New ideas, followed by innovation, come from wondering.

The college’s Early Childhood Education program prepares teachers to nurture children’s ability to think deeply, starting in their youngest years. If children ages pre-K to young elementary think critically, they become adults who make sound decisions. They follow creative paths to problem solving, which is key to innovative thought.

“If no one ever asked, ‘I wonder if we could make it to the moon,’ we wouldn’t have gone,” said Deb Zurmehly, program manager for the bachelor’s in child and youth studies and the master’s in early childhood education. “Or I’m wondering if we can create an electric car. How do we do that? How do we do it cheaper? How do we make it go faster?”

A high-quality preschool teacher learns to pique children’s curiosity, Zurmehly said. They do this by knowing their learners holistically and choosing lesson themes relevant to children’s lives.

“Then children experience a deeper level of understanding and connection versus when an idea is imposed on them,” she said. “Teachers who know their students can encourage them to explore their world in meaningful ways.”

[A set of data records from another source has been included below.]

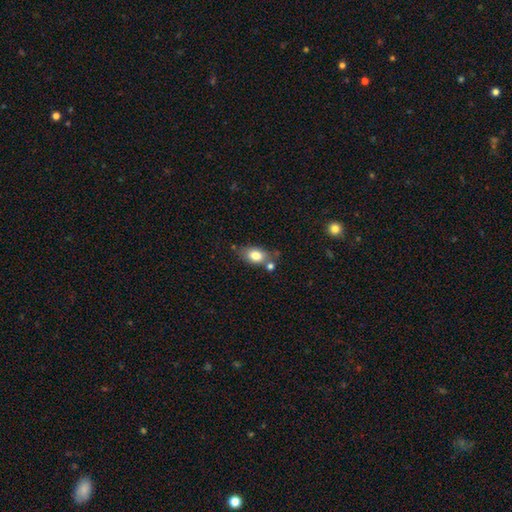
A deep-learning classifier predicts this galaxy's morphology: This is likely a smooth galaxy (79%). How rounded: likely in between (76%). Merging: possibly none (59%).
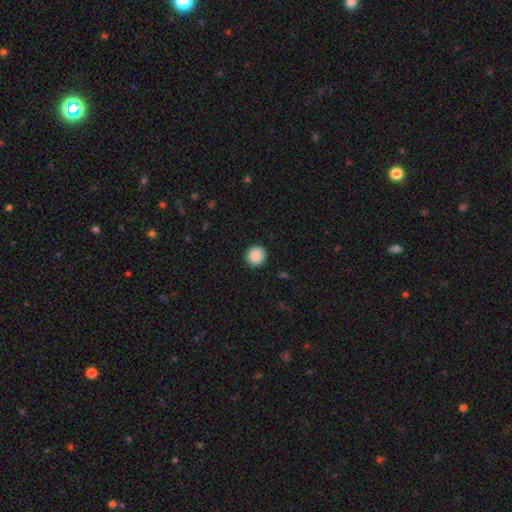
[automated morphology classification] A smooth galaxy with no disk features (88%) that is round (94%). Merging: none (92%).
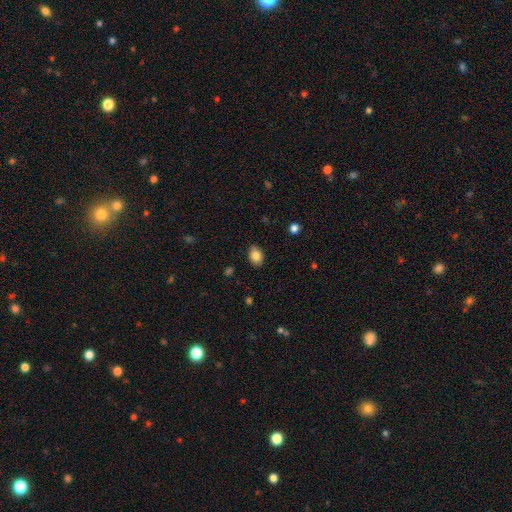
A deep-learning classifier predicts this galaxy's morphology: Smooth or featured?
  - smooth: 84% *
  - star or artifact: 9%
  - featured or disk: 7%
How rounded?
  - in between: 70% *
  - round: 29%
  - cigar-shaped: 1%
Merging?
  - none: 86% *
  - minor disturbance: 11%
  - major disturbance: 2%
  - merger: 1%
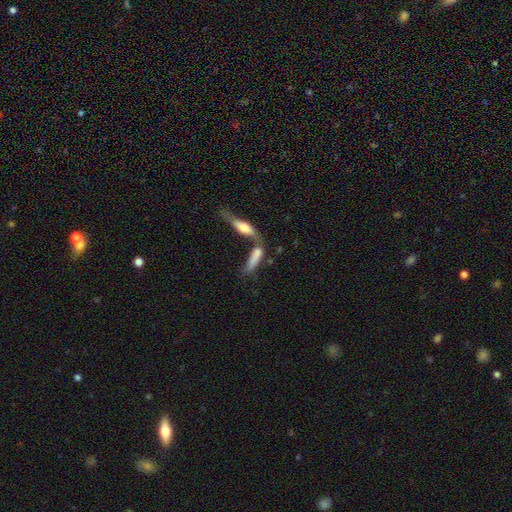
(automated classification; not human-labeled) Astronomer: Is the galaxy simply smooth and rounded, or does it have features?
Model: smooth — 69%.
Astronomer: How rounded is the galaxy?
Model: cigar-shaped — 53% (runner-up: in between, 44%).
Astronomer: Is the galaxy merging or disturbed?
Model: merger — 59%.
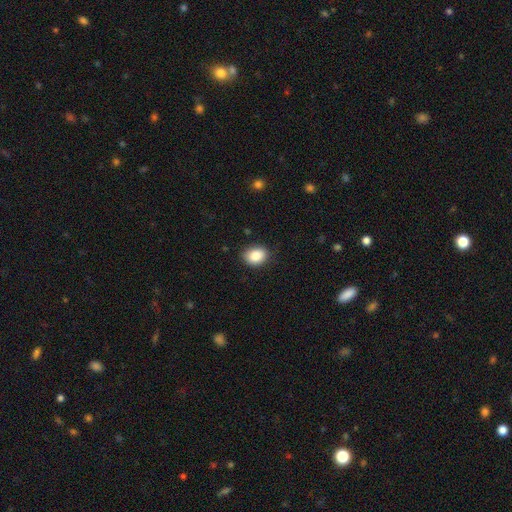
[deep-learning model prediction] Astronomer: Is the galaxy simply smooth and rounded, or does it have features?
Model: smooth — 86%.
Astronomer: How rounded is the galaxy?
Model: in between — 61% (runner-up: round, 38%).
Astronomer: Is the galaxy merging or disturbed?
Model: none — 86%.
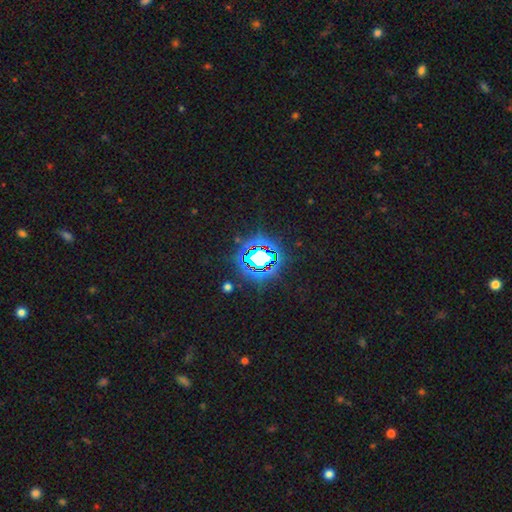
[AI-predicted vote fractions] star or artifact 74%, smooth 16%, featured or disk 11%.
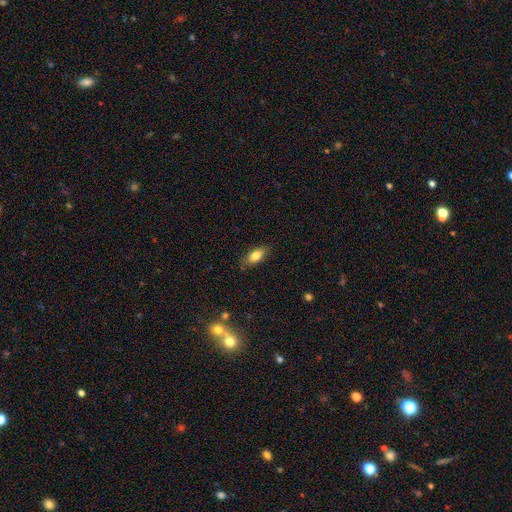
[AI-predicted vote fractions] This is likely a smooth galaxy (80%). How rounded: clearly in between (85%). Merging: clearly none (81%).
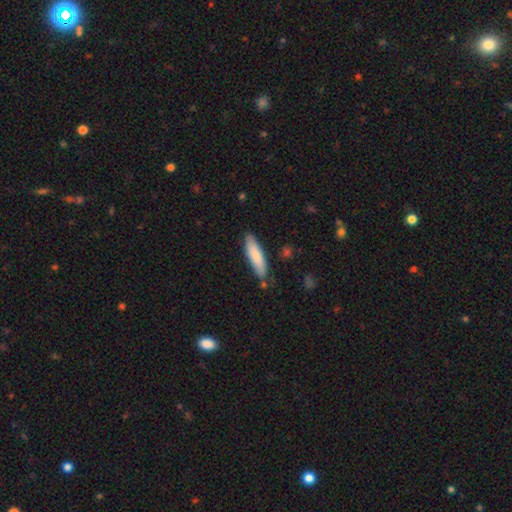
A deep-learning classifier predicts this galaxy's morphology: Q: Smooth or featured?
A: smooth (81%); runner-up: featured or disk (14%)
Q: How rounded?
A: cigar-shaped (67%); runner-up: in between (32%)
Q: Merging?
A: none (80%); runner-up: minor disturbance (14%)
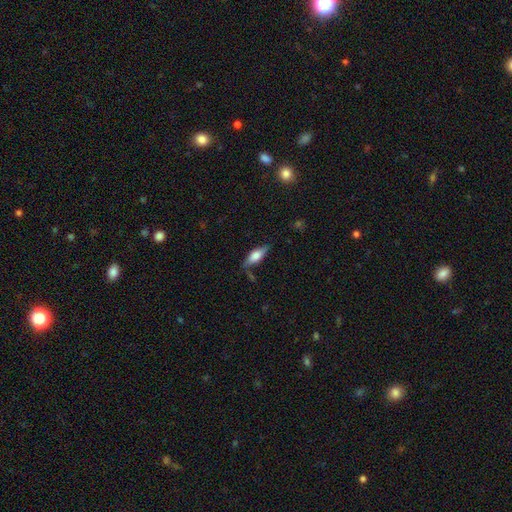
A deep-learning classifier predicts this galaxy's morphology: A smooth galaxy with no disk features (61%) that is in between round and cigar-shaped (67%). Merging: none (67%).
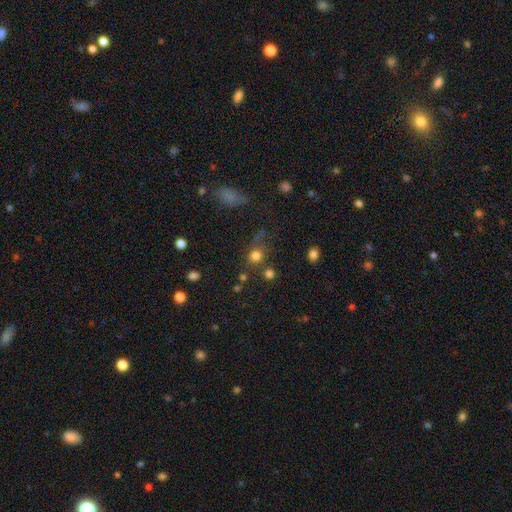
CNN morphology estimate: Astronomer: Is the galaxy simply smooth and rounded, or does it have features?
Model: smooth — 76%.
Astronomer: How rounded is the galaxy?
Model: round — 84%.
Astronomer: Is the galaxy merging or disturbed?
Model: none — 64%.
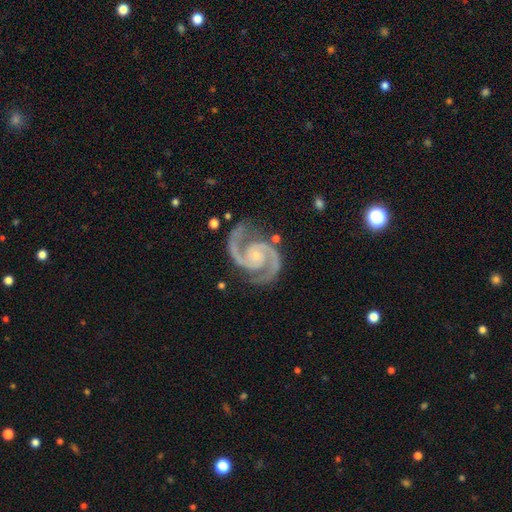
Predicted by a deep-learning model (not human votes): Smooth or featured: featured or disk — 95% (star or artifact — 4%)
Edge-on disk: no — 99% (yes — 1%)
Bar: no — 66% (weak — 24%)
Spiral arms: yes — 99% (no — 1%)
Spiral winding: medium — 60% (tight — 33%)
Spiral arm count: 2 — 95% (3 — 1%)
Bulge size: small — 72% (moderate — 17%)
Merging: none — 80% (minor disturbance — 14%)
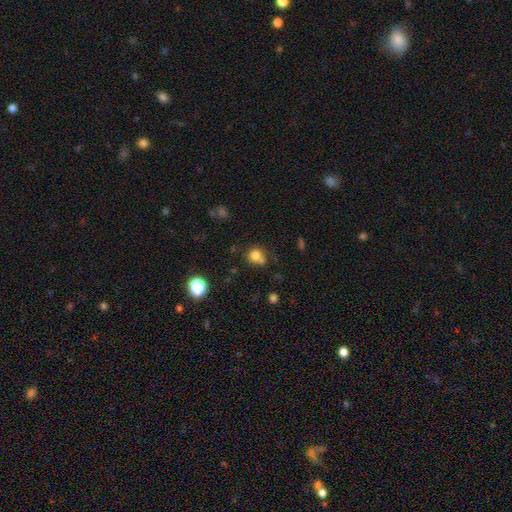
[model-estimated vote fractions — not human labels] Smooth or featured? smooth (76%)
How rounded? round (84%)
Merging? none (54%)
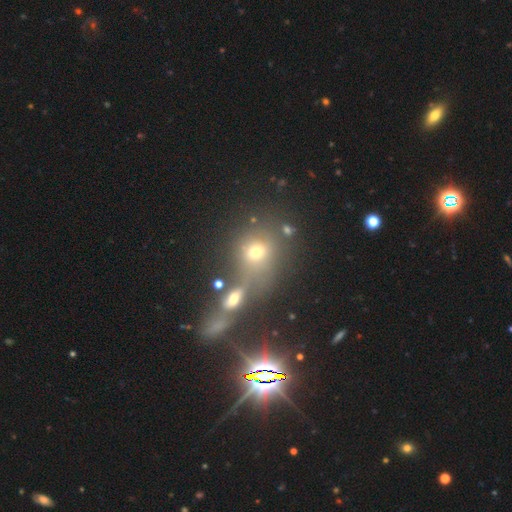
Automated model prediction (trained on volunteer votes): Morphology: type=smooth (52%); roundness=round (76%); merging=none (51%).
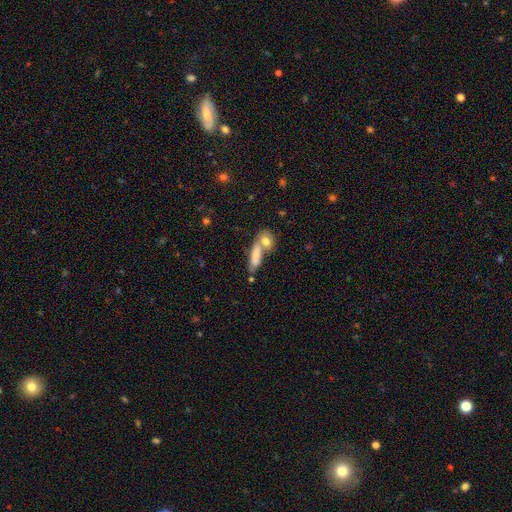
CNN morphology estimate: This appears to be a smooth galaxy with no disk features (72%) that is in between round and cigar-shaped (55%). Merging: merger (52%).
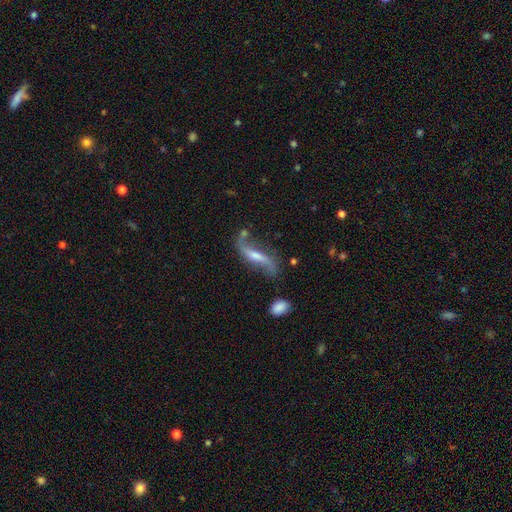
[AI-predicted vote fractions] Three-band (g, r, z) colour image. It shows a featured or disk galaxy (79%) with a weak bar (37%), 2 (90%) loose (90%) spiral arms (91%) and a moderate central bulge (43%). Merging: none (58%).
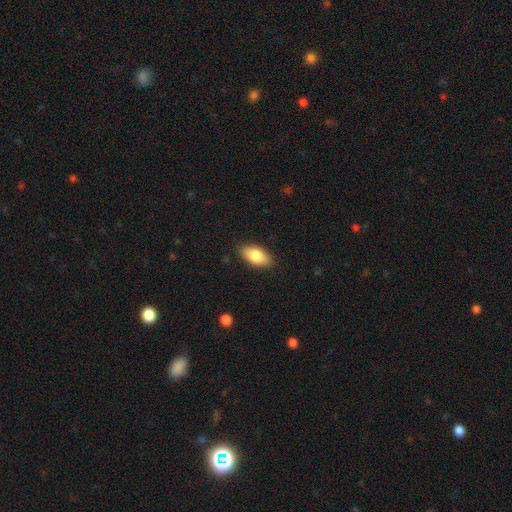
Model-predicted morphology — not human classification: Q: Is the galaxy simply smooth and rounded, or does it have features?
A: smooth — 82%.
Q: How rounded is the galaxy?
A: in between — 91%.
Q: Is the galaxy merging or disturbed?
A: none — 87%.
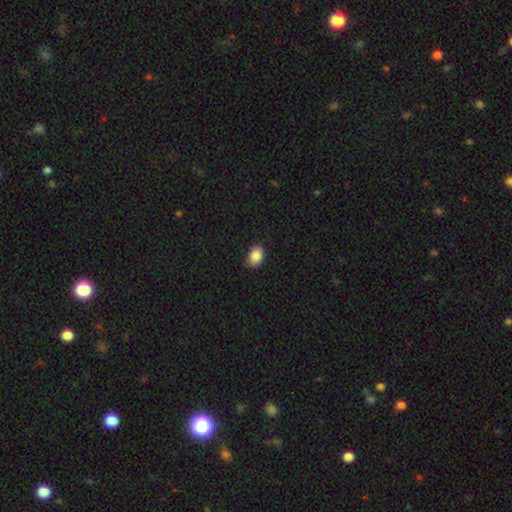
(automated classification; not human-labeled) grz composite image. It shows a smooth galaxy with no disk features (88%) that is in between round and cigar-shaped (82%). Merging: none (86%).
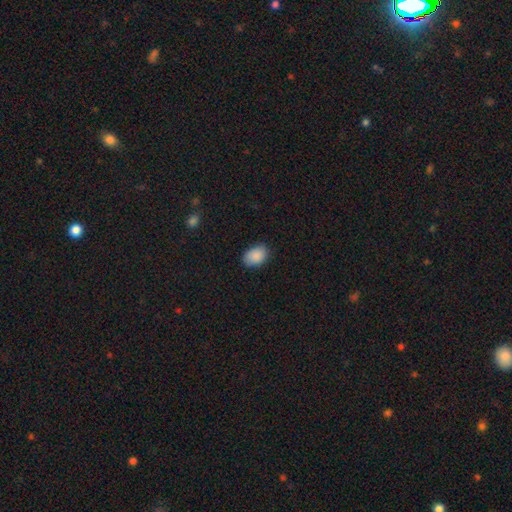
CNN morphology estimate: type=smooth (89%); roundness=in between (85%); merging=none (83%).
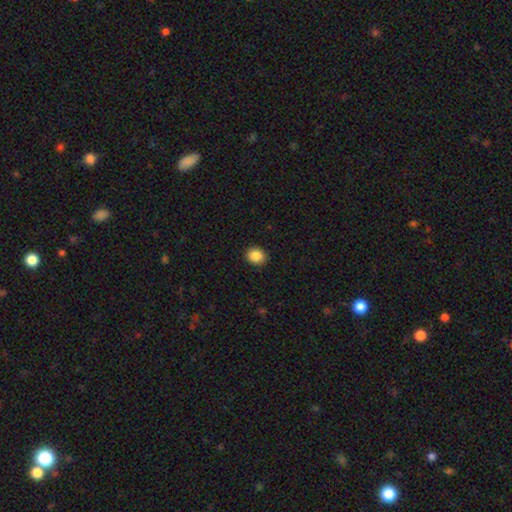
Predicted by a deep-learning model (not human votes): This appears to be a smooth galaxy with no disk features (85%) that is round (72%). Merging: none (92%).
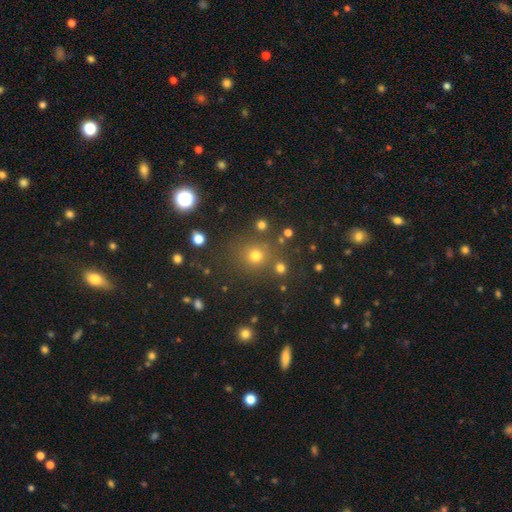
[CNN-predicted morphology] Smooth or featured?
  - smooth: 68% *
  - star or artifact: 25%
  - featured or disk: 7%
How rounded?
  - round: 90% *
  - in between: 9%
  - cigar-shaped: 1%
Merging?
  - none: 81% *
  - minor disturbance: 8%
  - merger: 7%
  - major disturbance: 4%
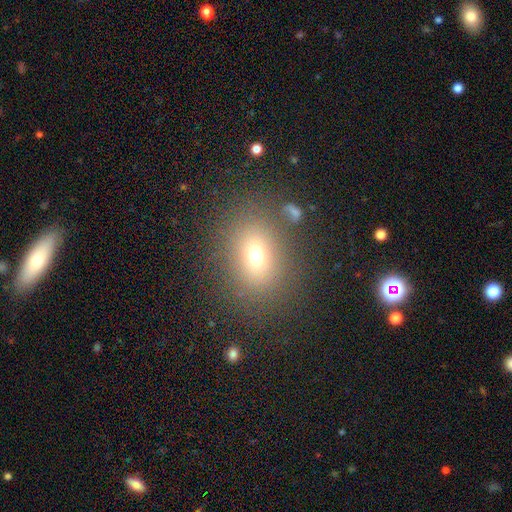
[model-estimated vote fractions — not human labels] Overall: smooth (69%). How rounded: in between (50%; round 48%). Merging: none (82%).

Exploration leads to making informed choices

Teaching children using this approach is much more than keeping a child clean and fed. Zurmehly and the rest of the Early Childhood Education faculty emphasize the importance of going beyond the basics.

“We’re seeing the impact of a generation of students who were told, ‘Just know the right answer, and here’s the right answer, and that’s what’s going to be measured (on the standardized test),’” Zurmehly said.

“Today, college students struggle with asking questions. They’re intimidated because they’ve never been asked to ask questions. That’s pretty limiting; they’re not able to see alternatives.

“So it’s listening to children, hearing their ideas and following their lead in supporting the chance to think about their own theory more deeply and fully,” she said. “Using the language of a scientist, ask them how they can alter their approach to the problem.”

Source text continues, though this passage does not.